Dataset entries

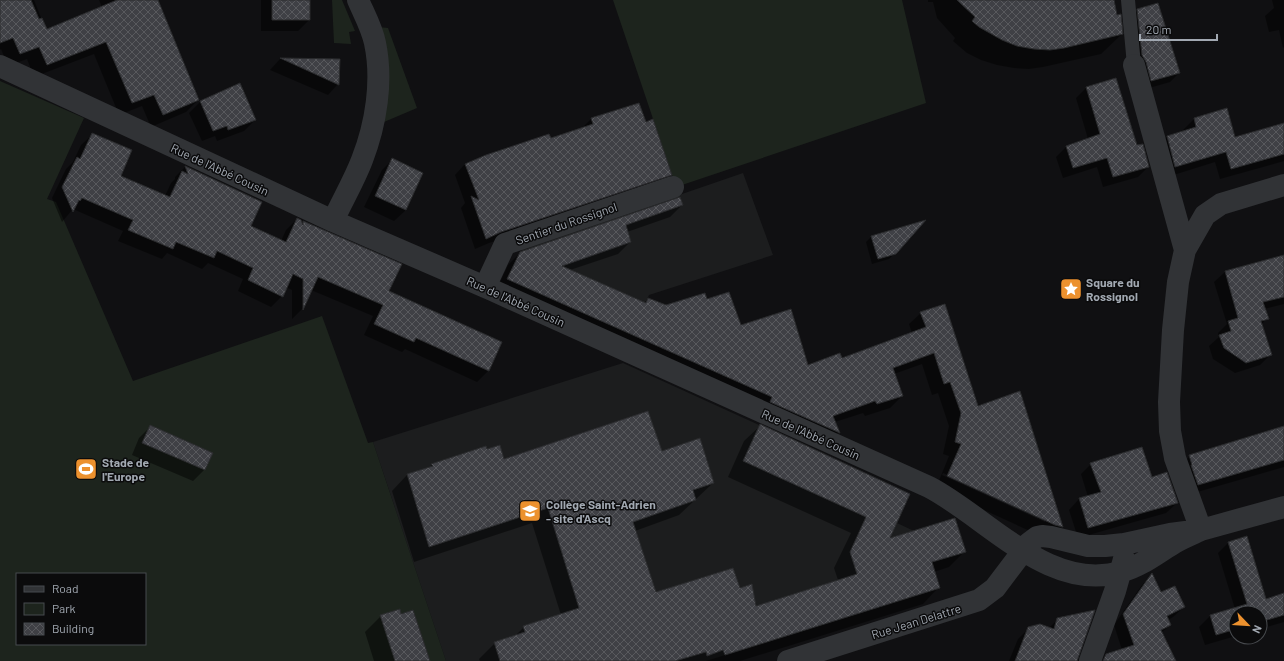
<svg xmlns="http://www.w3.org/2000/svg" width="1284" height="661" viewBox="0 0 1284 661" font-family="Barlow,sans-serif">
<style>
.built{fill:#1c1d1e}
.green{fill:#1d241d;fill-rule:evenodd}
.shadow{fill:#0007;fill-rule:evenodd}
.building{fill:url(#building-cross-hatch);stroke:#2a2b2d}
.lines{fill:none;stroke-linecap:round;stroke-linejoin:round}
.lane{stroke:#313336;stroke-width:14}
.street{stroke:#313336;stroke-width:22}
.labels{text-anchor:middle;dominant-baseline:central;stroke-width:3;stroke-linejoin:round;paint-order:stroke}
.street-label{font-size:12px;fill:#a2a9b2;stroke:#0b0b0c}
.poi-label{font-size:12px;font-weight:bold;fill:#a2a9b2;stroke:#0b0b0c;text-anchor:start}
</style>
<defs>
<pattern id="building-cross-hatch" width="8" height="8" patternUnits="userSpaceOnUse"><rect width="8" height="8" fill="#3f4045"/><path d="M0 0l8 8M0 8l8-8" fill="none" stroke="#58595d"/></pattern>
</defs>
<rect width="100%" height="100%" fill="#101012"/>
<!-- built -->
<path class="built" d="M 743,173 L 773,255 L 649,295 L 631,334 L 507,279 L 522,249 Z
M 623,363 L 910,494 L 897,523 L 914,531 L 921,528 L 940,588 L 706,661 L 446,661 L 373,442 Z"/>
<!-- green -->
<path class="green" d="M 332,0 L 342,0 L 355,31 L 349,32 L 351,44 L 334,43 Z
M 613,0 L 902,0 L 926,103 L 676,187 Z
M 378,27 L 388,28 L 417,108 L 384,122 Z
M 0,81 L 84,118 L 47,199 L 56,202 L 133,381 L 322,316 L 368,443 L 373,442 L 446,661 L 0,661 ZM 17,574 L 145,574 L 145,644 L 17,644 Z"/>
<!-- shadow -->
<path class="shadow" d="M 0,0 L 34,0 L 46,30 L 102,7 L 99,0 L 157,0 L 198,100 L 186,112 L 151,127 L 142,106 L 119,115 L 94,54 L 34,77 L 27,59 L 8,66 L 1,49 L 0,50 Z
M 261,0 L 309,0 L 309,20 L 298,31 L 261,31 Z
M 928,0 L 1112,0 L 1122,34 L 1101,54 L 1043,67 L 1029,69 L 1014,68 L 997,65 L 981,60 L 967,53 L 953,41 L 955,38 L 937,18 L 933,2 L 928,2 Z
M 1272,0 L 1284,0 L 1284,47 L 1283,48 L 1279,30 L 1269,32 L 1265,16 L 1274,8 Z
M 1138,10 L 1179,73 L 1170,82 L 1142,90 L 1129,19 Z
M 280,59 L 339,60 L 338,84 L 328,95 L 270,70 Z
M 239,84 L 255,120 L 244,131 L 217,141 L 215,136 L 202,141 L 189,113 L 200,102 Z
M 1086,88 L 1136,147 L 1148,167 L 1138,177 L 1103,187 L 1097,167 L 1063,178 L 1056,157 L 1067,146 L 1088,139 L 1076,98 Z
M 1226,109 L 1235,138 L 1284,124 L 1284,161 L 1220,179 L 1215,162 L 1164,178 L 1156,148 L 1167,137 L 1184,132 L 1183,130 L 1194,119 Z
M 591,119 L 671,175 L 661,185 L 489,243 L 475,249 L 461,208 L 465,203 L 455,175 L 465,164 L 581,129 Z
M 92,135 L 120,176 L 165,196 L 171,183 L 175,179 L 175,177 L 185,167 L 261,202 L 250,226 L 281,241 L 286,230 L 297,219 L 301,224 L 303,222 L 388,292 L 501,342 L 488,371 L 477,382 L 405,349 L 402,352 L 364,335 L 373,316 L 311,290 L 302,309 L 292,319 L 292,290 L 286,287 L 282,296 L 271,307 L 238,291 L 243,279 L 208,263 L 202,269 L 167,253 L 162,259 L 118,241 L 123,231 L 73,209 L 62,222 L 52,198 L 66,169 L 73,162 L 81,145 ZM 175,184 L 177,184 L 169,202 L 167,201 Z
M 393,159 L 422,173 L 406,210 L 394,221 L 364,207 L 382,170 Z
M 682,205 L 670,217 L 627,232 L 630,242 L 618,254 L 570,270 L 644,303 L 648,299 L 666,306 L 707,300 L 740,326 L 807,366 L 841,359 L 912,333 L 909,324 L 921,313 L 977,407 L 1019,393 L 1061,527 L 1050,538 L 1043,537 L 936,488 L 949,456 L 943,454 L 949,426 L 938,393 L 932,395 L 922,364 L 894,374 L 902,396 L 890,408 L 865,416 L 863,413 L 835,422 L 838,433 L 827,444 L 496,291 L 508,265 L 520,253 ZM 943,473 L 1045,519 L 1045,522 L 942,475 Z
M 871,237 L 895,253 L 889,259 L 872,264 L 866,242 Z
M 1284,256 L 1284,304 L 1264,309 L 1267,318 L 1261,325 L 1271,354 L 1260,365 L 1235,373 L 1213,359 L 1209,346 L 1219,337 L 1218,333 L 1227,324 L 1214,282 L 1225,272 Z
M 760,426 L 909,494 L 888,540 L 965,551 L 949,567 L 934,572 L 938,588 L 923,604 L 740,661 L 480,661 L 479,659 L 495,643 L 515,636 L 524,627 L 561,615 L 532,523 L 414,562 L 392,491 L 407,475 L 428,469 L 432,465 L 487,450 L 504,461 L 661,452 L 713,483 L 679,515 L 635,531 L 655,594 L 739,589 L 755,607 L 838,580 L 834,568 L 851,533 L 728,477 L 744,441 Z
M 150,427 L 211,453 L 204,470 L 193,481 L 132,455 L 139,438 Z
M 1284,427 L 1284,467 L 1187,495 L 1179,467 L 1190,456 Z
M 1091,464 L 1152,478 L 1177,503 L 1166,513 L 1078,538 L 1069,510 L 1079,499 L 1088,497 L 1081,474 Z
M 1229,542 L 1265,600 L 1284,594 L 1284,622 L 1260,629 L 1260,613 L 1236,613 L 1236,636 L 1205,645 L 1199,627 L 1210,616 L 1235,609 L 1218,553 Z
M 1152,575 L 1161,594 L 1184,607 L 1173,617 L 1168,620 L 1170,625 L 1161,633 L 1167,661 L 1110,661 L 1122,650 L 1114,625 L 1142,585 Z
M 381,616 L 400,616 L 429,661 L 374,661 L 365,632 Z
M 1058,619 L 1076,661 L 1009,661 L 1018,639 L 1029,628 L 1049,628 Z"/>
<!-- building -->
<path class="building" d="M 0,0 L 31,0 L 39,19 L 42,18 L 47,29 L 117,0 L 158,0 L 199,100 L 163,115 L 154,95 L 132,103 L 106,42 L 47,65 L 39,47 L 20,54 L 13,38 L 0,43 Z
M 272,0 L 310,0 L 310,20 L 272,20 Z
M 957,0 L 1114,0 L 1117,15 L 1121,14 L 1123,34 L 1064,48 L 1050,50 L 1034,49 L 1017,46 L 1002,40 L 979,27 L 972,21 L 975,17 Z
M 1158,3 L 1180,73 L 1151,81 L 1146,62 L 1142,55 L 1137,9 Z
M 280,58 L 340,59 L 339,85 Z
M 1116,78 L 1137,145 L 1143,144 L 1149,167 L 1113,177 L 1107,158 L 1073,168 L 1066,146 L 1100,134 L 1086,87 Z
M 240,83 L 256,120 L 228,130 L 227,126 L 213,131 L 200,101 Z
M 639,103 L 646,122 L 653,119 L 672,175 L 501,232 L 486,239 L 471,196 L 479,200 L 465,164 L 486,155 L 549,134 L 551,138 L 593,124 L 591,118 Z
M 1227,108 L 1235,137 L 1284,123 L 1284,154 L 1231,169 L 1226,152 L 1175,167 L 1167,136 L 1196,127 L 1194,118 Z
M 92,133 L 132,150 L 121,176 L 170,197 L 182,171 L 188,174 L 185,166 L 262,202 L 251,226 L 286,242 L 297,218 L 301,220 L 303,225 L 303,221 L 402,264 L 389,291 L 502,342 L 489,371 L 416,338 L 414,342 L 374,324 L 383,305 L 318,277 L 303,310 L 303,279 L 293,274 L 283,297 L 248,280 L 253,268 L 217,251 L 214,258 L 176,242 L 173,249 L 128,230 L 133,220 L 82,198 L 80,201 L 79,200 L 73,212 L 62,187 L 77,157 L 80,159 Z
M 392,158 L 423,173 L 406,210 L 375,196 Z
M 680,197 L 683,205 L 626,225 L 631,242 L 562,266 L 646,303 L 648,298 L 666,305 L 705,293 L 707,299 L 729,292 L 741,325 L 791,309 L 808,365 L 840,353 L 842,358 L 926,327 L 920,312 L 945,304 L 978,406 L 1020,391 L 1063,527 L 1055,525 L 947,476 L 961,444 L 955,442 L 961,413 L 950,382 L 944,384 L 934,353 L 893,368 L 903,396 L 877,404 L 875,401 L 833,416 L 840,433 L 770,402 L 772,397 L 507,279 L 520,252 Z
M 926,220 L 896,254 L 878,259 L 871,236 Z
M 1284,255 L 1284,297 L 1263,302 L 1269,319 L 1261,321 L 1272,355 L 1246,363 L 1224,348 L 1219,335 L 1231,331 L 1228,321 L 1238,318 L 1225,271 Z
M 648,411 L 662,451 L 700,438 L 714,483 L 693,490 L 696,500 L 633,522 L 656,592 L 733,568 L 740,588 L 752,584 L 756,606 L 857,574 L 850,552 L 866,517 L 743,461 L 760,424 L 910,494 L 890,538 L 955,518 L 966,552 L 932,562 L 940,588 L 725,655 L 723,650 L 707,656 L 706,652 L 675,661 L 500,661 L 494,642 L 525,632 L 523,626 L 579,608 L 548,508 L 429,547 L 407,474 L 433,466 L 431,464 L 486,446 L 487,449 L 500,445 L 504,459 Z
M 150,425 L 213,453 L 205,470 L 142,443 Z
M 1284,426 L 1284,460 L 1198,485 L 1191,465 L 1192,465 L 1189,455 Z
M 1142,447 L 1152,477 L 1167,472 L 1178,503 L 1088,528 L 1079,498 L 1101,492 L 1090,463 Z
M 1247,536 L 1266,599 L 1284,593 L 1284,615 L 1260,622 L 1260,613 L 1236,613 L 1236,629 L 1216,635 L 1210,615 L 1247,604 L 1228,542 Z
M 1152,573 L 1161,592 L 1175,586 L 1185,607 L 1167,616 L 1171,625 L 1161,630 L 1176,661 L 1103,661 L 1106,654 L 1134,645 L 1123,614 Z
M 400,609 L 401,614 L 413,610 L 430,661 L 395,661 L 380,615 Z
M 1095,610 L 1077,661 L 1015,661 L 1028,627 L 1040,624 L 1054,629 L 1057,618 Z"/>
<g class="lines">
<!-- lane -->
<path class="lane" d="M 1128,0 L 1134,65"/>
<!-- street -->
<path class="street" d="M 1134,65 L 1185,250
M 0,66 L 333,221 L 492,290 L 929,487 C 987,517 1051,595 1123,571 C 1141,566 1156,554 1171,545 C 1180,539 1191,535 1201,530
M 333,221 C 342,201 354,181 362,160 C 376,124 383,81 375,43 C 372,28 364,14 358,0
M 485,287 L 505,244 L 673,187
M 1201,530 L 1175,458 L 1170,431 L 1169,402 L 1173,330 L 1178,282 L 1185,250 L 1205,215 L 1221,204 L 1284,185
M 788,661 L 979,600 L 995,588 L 1029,543 L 1037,537 L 1042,536 L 1051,537 L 1088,546 L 1105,546 L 1124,544 L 1170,534 L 1201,530 L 1284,507
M 1090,661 L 1115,591 L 1124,559"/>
</g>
<!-- icons -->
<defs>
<g id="sight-square" transform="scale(1.15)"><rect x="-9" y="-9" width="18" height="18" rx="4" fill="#ec912e" stroke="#0b0b0c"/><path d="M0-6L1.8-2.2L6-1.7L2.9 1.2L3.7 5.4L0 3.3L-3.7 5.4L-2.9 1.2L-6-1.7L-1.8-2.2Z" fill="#fff"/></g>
<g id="stadium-square" transform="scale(1.15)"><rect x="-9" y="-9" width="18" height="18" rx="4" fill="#ec912e" stroke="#0b0b0c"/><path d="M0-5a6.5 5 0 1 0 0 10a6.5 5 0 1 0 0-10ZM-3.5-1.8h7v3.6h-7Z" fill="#fff"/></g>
<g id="school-square" transform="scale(1.15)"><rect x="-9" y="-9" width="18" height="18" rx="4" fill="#ec912e" stroke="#0b0b0c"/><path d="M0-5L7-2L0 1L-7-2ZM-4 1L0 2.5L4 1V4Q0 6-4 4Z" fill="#fff"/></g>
</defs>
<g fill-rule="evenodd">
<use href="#sight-square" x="1071" y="289"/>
<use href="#stadium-square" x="86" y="469"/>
<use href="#school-square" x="530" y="511"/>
</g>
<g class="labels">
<!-- street labels -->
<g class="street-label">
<text transform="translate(220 169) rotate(25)">Rue de l'Abbé Cousin</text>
<text transform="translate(566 223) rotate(-19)">Sentier du Rossignol</text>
<text transform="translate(516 301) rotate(24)">Rue de l'Abbé Cousin</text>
<text transform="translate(811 434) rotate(24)">Rue de l'Abbé Cousin</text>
<text transform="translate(916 621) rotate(-17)">Rue Jean Delattre</text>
</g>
<!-- poi labels -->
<g class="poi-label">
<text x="1086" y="282">Square du<tspan x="1086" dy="14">Rossignol</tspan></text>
<text x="102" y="462">Stade de<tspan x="102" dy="14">l'Europe</tspan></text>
<text x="546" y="504">Collège Saint-Adrien<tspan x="546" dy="14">- site d'Ascq</tspan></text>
</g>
</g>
<!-- legend -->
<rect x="16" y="573" width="130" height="72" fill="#0b0b0c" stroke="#474a4e"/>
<rect x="24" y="586" width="20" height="6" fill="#313336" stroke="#474a4e"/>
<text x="52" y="593" font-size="12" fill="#a2a9b2">Road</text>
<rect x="24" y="603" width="20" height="12" fill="#1d241d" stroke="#474a4e"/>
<text x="52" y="613" font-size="12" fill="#a2a9b2">Park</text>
<rect x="24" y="623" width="20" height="12" fill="url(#building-cross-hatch)" stroke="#474a4e"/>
<text x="52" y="633" font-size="12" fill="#a2a9b2">Building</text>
<!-- north arrow -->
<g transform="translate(1248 625) rotate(115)"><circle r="19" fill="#0b0b0c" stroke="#474a4e"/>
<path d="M0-3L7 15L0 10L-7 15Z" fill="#ec912e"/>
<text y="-6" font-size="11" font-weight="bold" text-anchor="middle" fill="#a2a9b2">N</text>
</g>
<!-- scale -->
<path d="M1140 34v6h77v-6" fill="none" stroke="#a2a9b2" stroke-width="2"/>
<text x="1146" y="34" font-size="12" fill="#a2a9b2" stroke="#0b0b0c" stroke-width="3" paint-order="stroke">20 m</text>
</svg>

● **Requirement**: Return each line from the records that includes the word "lines".

● **Answer section**:
.lines{fill:none;stroke-linecap:round;stroke-linejoin:round}
<g class="lines">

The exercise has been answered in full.